Secondo la documentazione inviata in Italia dal ministro della Giustizia di Santa Lucia il cognato del presidente della Camera è il titolare delle società off-shore che si sono succedute nella proprietà dell’appartamento di Montecarlo ereditato nel 1999 da An.
La notizia di allegare le nuove carte alla richiesta della Procura è stata decisa dal procuratore della Repubblica di Roma Giovanni Ferrara e l’aggiunto Pierfilippo Laviani dopo aver esaminato le tre pagine arrivate dal paese caraibico. I due magistrati stanno predisponendo l’atto di integrazione del fascicolo già trasmesso al presidente dei gip, Carlo Figliolia il quale, il 2 febbraio prossimo, dovrà pronunciarsi sull’opposizione alla richiesta di archiviazione che vede Fini e Pontone indagati per truffa.
L’integrazione del fascicolo processuale con la versione, tradotta in italiano, dei documenti arrivati in Italia dal governo di Santa Lucia sarà accompagnata da un parere degli inquirenti sulla valenza processuale del loro contenuto. Tale parere sarà espresso nei prossimi giorni, ma ragionevolmente i magistrati si rifaranno alla parte della richiesta di archiviazione in cui hanno evidenziato l’eventuale natura civilistica della vertenza, lasciando alle iniziative private la prosecuzione della causa.
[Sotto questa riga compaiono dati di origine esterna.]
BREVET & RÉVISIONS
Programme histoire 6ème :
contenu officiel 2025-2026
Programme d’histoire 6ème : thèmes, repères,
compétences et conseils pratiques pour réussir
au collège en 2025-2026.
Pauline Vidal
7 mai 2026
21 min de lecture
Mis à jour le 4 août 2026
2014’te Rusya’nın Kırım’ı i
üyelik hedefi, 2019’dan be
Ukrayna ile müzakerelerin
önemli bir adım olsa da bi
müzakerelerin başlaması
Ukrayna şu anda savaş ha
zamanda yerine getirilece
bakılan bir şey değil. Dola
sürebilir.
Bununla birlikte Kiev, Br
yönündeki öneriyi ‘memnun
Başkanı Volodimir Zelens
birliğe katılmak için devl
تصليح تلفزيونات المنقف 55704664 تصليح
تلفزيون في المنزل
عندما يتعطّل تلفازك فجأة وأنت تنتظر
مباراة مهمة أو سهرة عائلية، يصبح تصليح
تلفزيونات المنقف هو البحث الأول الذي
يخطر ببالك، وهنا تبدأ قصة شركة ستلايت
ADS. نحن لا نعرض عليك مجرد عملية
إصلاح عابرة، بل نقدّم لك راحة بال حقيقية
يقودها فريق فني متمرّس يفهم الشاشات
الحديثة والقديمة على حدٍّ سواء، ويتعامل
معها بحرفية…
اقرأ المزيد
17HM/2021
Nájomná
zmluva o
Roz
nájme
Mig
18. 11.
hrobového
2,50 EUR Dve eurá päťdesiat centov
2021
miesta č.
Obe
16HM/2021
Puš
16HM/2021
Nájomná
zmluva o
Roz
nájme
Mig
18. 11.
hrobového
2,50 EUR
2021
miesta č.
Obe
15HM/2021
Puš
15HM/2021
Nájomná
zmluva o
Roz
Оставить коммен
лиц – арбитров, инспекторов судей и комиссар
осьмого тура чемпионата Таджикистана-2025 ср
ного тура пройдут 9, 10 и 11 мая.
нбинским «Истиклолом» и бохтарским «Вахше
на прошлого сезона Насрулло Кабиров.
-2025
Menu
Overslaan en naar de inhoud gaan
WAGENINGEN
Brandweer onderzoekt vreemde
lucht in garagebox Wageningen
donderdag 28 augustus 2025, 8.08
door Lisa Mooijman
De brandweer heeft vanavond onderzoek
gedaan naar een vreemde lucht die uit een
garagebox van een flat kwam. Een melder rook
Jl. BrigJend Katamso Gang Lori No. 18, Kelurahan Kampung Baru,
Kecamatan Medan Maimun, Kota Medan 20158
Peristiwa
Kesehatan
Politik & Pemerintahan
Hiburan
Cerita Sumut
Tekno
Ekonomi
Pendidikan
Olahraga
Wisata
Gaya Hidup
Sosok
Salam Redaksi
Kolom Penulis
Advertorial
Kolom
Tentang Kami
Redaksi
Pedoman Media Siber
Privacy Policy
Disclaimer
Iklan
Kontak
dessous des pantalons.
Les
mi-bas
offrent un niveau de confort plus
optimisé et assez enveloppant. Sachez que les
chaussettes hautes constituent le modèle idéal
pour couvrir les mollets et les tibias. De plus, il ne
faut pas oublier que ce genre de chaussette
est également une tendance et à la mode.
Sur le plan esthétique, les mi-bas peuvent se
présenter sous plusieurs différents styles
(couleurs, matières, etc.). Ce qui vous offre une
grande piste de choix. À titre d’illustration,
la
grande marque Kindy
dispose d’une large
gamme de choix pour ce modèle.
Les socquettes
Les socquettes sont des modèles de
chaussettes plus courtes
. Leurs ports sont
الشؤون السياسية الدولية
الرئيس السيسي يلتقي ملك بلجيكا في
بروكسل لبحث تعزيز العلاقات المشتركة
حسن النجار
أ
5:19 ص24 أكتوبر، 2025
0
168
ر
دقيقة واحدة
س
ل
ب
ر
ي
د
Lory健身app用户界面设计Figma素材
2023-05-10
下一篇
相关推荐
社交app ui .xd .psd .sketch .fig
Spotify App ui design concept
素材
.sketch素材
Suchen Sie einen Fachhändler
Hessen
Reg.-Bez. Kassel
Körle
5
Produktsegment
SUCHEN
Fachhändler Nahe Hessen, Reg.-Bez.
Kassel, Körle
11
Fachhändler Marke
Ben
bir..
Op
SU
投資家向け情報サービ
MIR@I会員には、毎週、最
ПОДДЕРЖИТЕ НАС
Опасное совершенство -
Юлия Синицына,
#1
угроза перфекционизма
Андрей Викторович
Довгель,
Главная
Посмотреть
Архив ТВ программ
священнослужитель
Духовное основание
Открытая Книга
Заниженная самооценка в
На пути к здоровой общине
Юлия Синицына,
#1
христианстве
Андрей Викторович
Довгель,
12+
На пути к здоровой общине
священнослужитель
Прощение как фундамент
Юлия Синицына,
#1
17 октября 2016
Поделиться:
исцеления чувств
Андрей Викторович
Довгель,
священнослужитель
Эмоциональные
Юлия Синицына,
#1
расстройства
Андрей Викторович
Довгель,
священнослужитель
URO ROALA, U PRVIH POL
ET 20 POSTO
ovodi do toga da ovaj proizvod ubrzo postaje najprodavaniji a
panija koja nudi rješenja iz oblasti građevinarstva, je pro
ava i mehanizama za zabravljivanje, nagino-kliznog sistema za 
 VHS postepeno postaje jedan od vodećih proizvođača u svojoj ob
In particolare i pm di piazzale Clodio, nel provvedimento con cui hanno avanzato la richiesta di archiviazione nei confronti di Fini e Pontone hanno sottolineato che nonostante il Principato di Montecarlo, e precisamente Chambre Immoboliere Moneguasque abbia dichiarato che il ”valore di mercato dell’ immobile occupato all’epoca da Giancarlo Tulliano era triplicato al momento dell’alienazione rispetto a quello dichiarato ai fini successori (270 mila euro)”, tale valutazione ”è stata effettuata – è la conclusione degli inquirenti – in astratto, senza tener conto delle condizioni concrete del bene, descritto dai testi come fatiscenti”.
Per la procura di Roma ”qualsivoglia doglianza, quindi – è detto nel provvedimento inviato al Gip – sulla vendita a prezzo inferiore non compete al giudice penale ed è eventualmente azionabile nelle competente sede civile”.